The copy must run from the line containing "hfov_deg: 32.1" through the final line of the records, both included, exactly as written. It should contain no pictures.

(Given information)

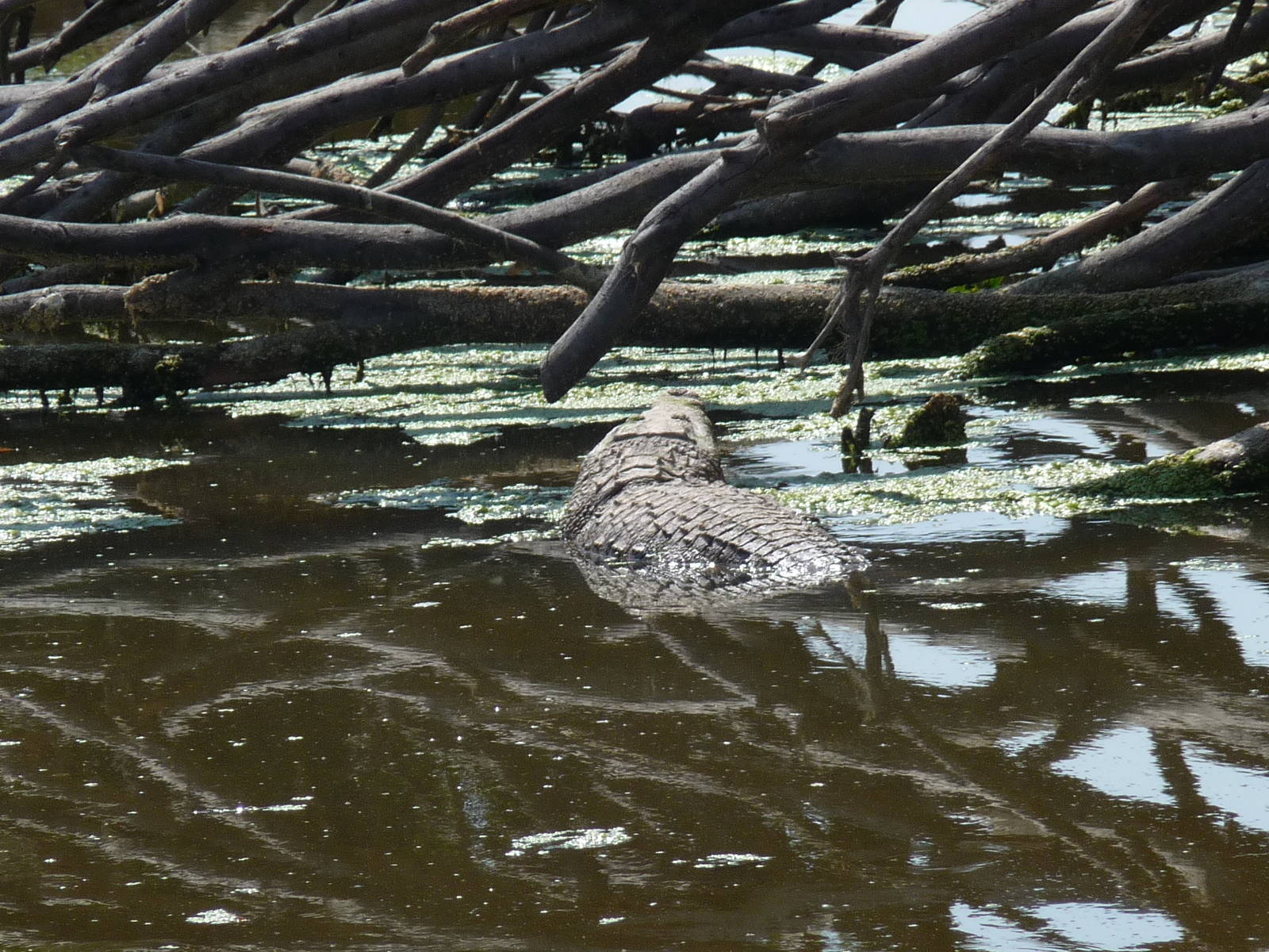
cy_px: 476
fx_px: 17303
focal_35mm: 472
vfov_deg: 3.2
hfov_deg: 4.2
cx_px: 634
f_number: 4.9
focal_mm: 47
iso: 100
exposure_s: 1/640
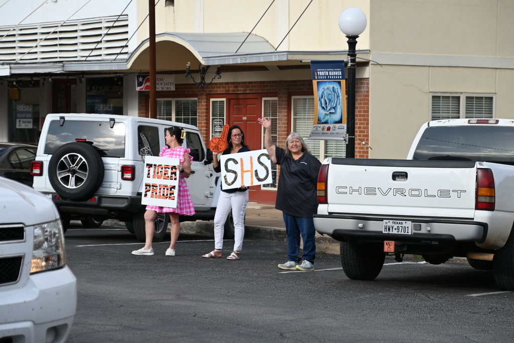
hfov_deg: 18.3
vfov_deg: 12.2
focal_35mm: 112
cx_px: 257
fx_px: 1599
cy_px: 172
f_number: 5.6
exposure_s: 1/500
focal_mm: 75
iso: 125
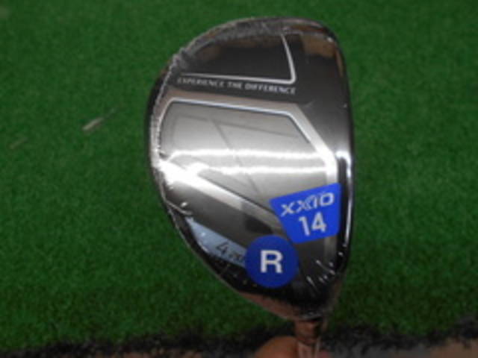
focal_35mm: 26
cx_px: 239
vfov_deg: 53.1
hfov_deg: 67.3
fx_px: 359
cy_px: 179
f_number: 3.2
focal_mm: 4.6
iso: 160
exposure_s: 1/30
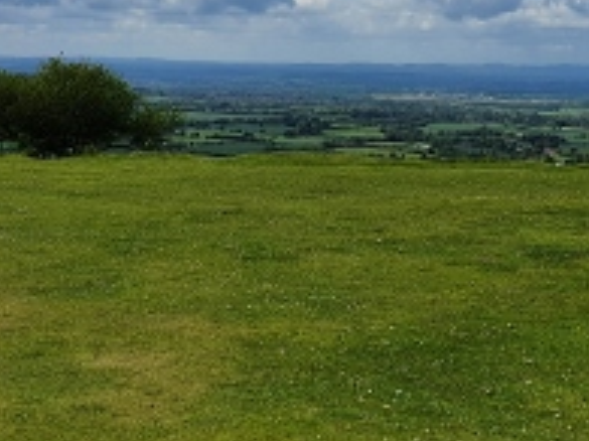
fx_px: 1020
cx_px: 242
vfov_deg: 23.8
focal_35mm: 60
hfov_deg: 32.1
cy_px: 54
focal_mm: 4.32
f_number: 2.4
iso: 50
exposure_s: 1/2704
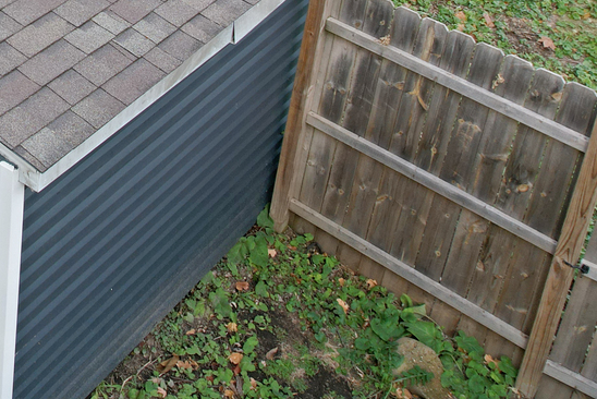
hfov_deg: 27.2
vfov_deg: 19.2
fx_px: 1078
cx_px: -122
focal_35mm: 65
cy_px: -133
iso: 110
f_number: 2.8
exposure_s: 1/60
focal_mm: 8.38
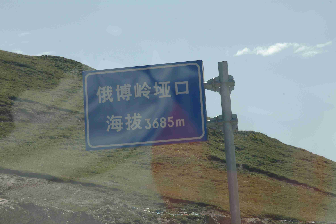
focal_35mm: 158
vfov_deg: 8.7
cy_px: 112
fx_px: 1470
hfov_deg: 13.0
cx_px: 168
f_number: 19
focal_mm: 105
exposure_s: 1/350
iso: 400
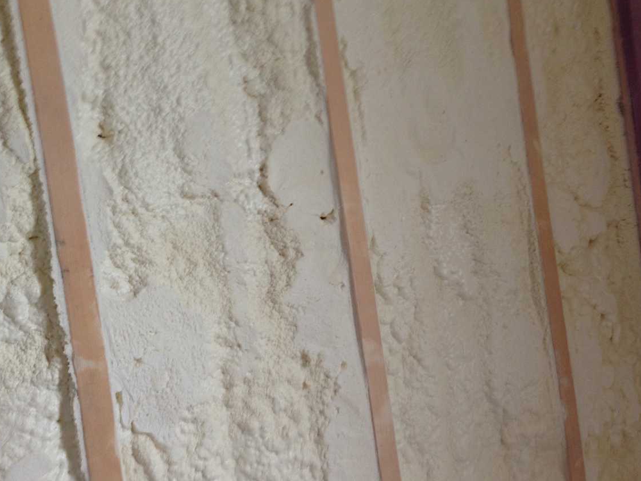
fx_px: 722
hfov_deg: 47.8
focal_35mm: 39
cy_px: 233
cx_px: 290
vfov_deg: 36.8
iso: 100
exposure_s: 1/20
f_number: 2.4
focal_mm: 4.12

(End Given information)

* **Solution to this exercise**:
hfov_deg: 32.1
cy_px: 54
focal_mm: 4.32
f_number: 2.4
iso: 50
exposure_s: 1/2704
hfov_deg: 27.2
vfov_deg: 19.2
fx_px: 1078
cx_px: -122
focal_35mm: 65
cy_px: -133
iso: 110
f_number: 2.8
exposure_s: 1/60
focal_mm: 8.38
focal_35mm: 158
vfov_deg: 8.7
cy_px: 112
fx_px: 1470
hfov_deg: 13.0
cx_px: 168
f_number: 19
focal_mm: 105
exposure_s: 1/350
iso: 400
fx_px: 722
hfov_deg: 47.8
focal_35mm: 39
cy_px: 233
cx_px: 290
vfov_deg: 36.8
iso: 100
exposure_s: 1/20
f_number: 2.4
focal_mm: 4.12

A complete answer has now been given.